About this exercise: Go through the material line by line and copy each one with the word "Format".

==================================================

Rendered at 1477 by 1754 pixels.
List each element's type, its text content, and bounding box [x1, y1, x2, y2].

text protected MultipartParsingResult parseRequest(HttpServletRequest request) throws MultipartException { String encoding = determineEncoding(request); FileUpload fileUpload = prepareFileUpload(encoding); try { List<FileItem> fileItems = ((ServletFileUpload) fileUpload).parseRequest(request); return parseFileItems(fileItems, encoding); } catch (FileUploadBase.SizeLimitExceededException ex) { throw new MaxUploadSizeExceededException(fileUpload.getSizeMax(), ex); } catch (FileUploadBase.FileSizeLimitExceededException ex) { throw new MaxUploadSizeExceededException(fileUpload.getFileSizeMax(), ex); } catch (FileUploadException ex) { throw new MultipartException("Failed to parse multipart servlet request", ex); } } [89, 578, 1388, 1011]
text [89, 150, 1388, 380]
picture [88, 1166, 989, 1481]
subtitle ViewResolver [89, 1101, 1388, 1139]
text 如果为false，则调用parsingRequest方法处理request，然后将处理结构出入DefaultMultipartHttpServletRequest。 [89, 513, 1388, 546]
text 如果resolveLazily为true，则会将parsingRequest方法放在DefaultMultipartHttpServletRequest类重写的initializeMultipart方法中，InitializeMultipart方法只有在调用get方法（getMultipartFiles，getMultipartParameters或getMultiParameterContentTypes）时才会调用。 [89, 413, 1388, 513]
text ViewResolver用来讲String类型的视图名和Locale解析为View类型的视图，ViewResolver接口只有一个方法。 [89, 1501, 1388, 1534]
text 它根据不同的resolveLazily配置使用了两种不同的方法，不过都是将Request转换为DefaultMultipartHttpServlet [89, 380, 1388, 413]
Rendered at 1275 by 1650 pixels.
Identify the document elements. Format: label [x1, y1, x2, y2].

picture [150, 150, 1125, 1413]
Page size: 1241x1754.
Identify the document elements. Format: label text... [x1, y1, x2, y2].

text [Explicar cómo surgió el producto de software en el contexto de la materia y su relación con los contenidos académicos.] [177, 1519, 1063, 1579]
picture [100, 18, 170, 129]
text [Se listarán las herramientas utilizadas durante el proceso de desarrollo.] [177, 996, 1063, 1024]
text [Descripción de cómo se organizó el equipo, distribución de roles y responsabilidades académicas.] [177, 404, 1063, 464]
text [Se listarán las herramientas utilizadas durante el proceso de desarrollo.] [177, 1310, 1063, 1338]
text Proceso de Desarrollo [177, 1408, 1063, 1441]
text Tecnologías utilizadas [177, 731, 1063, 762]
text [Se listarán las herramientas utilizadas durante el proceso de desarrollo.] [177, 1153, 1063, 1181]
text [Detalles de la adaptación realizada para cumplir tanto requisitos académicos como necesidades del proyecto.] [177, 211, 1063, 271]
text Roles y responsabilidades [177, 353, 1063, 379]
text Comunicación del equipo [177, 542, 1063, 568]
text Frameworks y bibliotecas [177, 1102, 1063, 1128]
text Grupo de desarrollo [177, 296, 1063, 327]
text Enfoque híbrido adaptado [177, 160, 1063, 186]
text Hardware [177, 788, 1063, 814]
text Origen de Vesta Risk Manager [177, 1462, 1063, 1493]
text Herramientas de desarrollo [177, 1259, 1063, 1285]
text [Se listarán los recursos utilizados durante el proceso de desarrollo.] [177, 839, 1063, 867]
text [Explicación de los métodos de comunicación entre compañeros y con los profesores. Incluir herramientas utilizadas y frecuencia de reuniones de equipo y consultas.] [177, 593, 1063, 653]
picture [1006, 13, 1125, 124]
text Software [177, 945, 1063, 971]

==================================================

Output for this task:
Identify the document elements. Format: label [x1, y1, x2, y2].
Identify the document elements. Format: label text... [x1, y1, x2, y2].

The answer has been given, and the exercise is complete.